The Deliver page supports both album and timeline exports. Photo-specific export controls include granular options for output resolution, with the ability to set maximum pixel dimensions, as well as customizable file naming conventions that can incorporate metadata such as album name, clip name, and the date an image was captured.

Additional Features Worth Noting

Camera Tethering

The Photo page supports direct image capture from tethered Sony and Canon cameras. Camera settings including ISO, exposure, and white balance can be adjusted from within DaVinci Resolve, with a live view available during shooting. Images are saved directly into an album as they are captured.

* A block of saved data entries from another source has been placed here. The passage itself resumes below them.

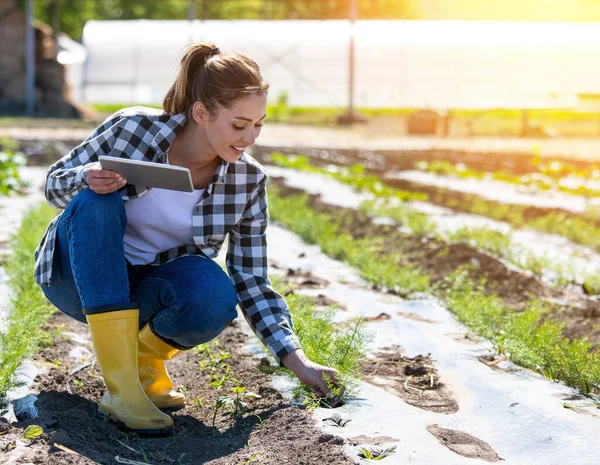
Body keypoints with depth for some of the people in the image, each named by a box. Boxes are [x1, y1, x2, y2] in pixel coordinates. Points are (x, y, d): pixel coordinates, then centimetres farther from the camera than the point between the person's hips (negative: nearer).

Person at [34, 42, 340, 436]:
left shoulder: (248, 181, -11)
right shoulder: (132, 128, -18)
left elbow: (252, 285, -7)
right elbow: (55, 185, -6)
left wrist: (298, 361, -16)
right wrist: (86, 179, -30)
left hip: (147, 296, 1)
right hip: (79, 279, -1)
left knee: (215, 296, -33)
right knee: (97, 200, -33)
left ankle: (145, 356, 1)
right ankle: (120, 385, -34)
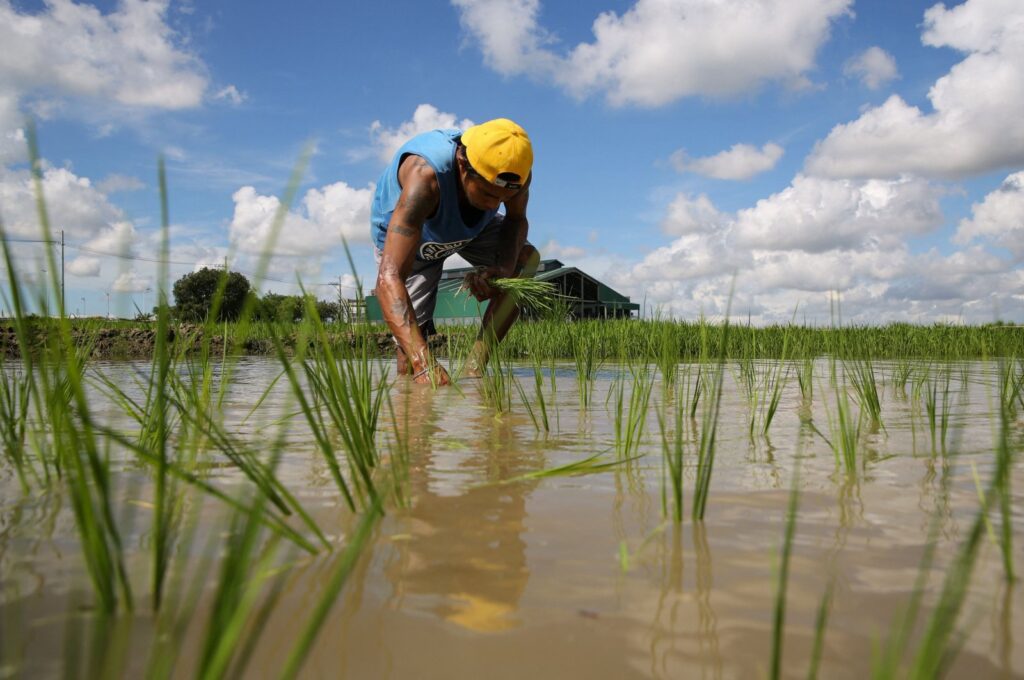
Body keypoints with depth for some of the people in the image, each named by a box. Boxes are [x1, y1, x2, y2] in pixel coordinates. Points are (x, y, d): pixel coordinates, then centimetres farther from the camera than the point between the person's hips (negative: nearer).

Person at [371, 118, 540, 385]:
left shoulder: (515, 170, -32)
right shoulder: (425, 175, -47)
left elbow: (516, 219, -9)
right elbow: (389, 279, -53)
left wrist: (504, 269, -33)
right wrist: (424, 363, -65)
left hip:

Blackmagic Cloud Collaboration

The Photo page is fully integrated into Blackmagic Cloud's multiuser collaboration framework. Album contents, metadata, tags, and all applied grades can be shared with colorists, visual effects artists, and editors working simultaneously from anywhere in the world.

Lightroom Catalog Import

For photographers considering a transition from Lightroom, DaVinci Resolve 21 includes the ability to import existing Lightroom photo catalogs, lowering the barrier to adoption for those with established libraries.

How Does It Compare to Existing Photo Software?

DaVinci Resolve's Photo page is positioned as a high-level editing and management tool, in the same category as Lightroom or Capture One, rather than as a pixel-level editor like Photoshop or Affinity Photo. For tasks requiring extensive retouching or compositing, dedicated software remains the appropriate choice.

That said, the Photo page is a genuine first-generation product with a clear trajectory. Key features found in mature platforms like Lightroom and Capture One are not yet all present, and experienced photographers who depend on those workflows will likely want to wait for further development. But as a starting point, it is a remarkable achievement for a tool being introduced for the first time.

Who Is DaVinci Resolve 21 For?

Filmmakers and Colorists

The most natural audience for the Photo page is professionals whose work already lives inside DaVinci Resolve. Filmmakers who also deliver still photography as part of their projects will find significant value in a unified workflow where video and stills share the same color toolset, the same looks, and the same grading environment. Professional colorists may also find themselves taking on still photography finishing work alongside their video projects, given the seamless integration between the two.

Photographers Exploring Alternatives

Part-time photographers who do not need the full complexity of Lightroom, and hobbyists who prefer not to pay subscription fees for photo editing tools, are well positioned to benefit from the free version of DaVinci Resolve's Photo page. The depth of the color tools available, even in the free tier, is exceptional.

Power Users and Demanding Workflows

For those who want the greatest possible level of control over their image pipeline, DaVinci Resolve offers a degree of precision and flexibility that few photo applications can match. The node-based workflow, the availability of professional color panels, and the ability to apply cinematic grading techniques to still images create a uniquely powerful environment for demanding creative work.

A First Step Into a Much Larger Space

With the Photo page, Blackmagic Design has demonstrated once again that it is capable of entering an established software category and delivering a credible, capable product in its first attempt. The Photo page is not the finished article, but it is a confident opening move. As Blackmagic continues to develop the feature across future releases, the gap between DaVinci Resolve and the established leaders in photo software is likely to close quickly.

The question of whether Blackmagic might one day build a stills camera to pair with this new capability is, for now, an open one. But the Photo page alone gives the creative community plenty to work with in the meantime.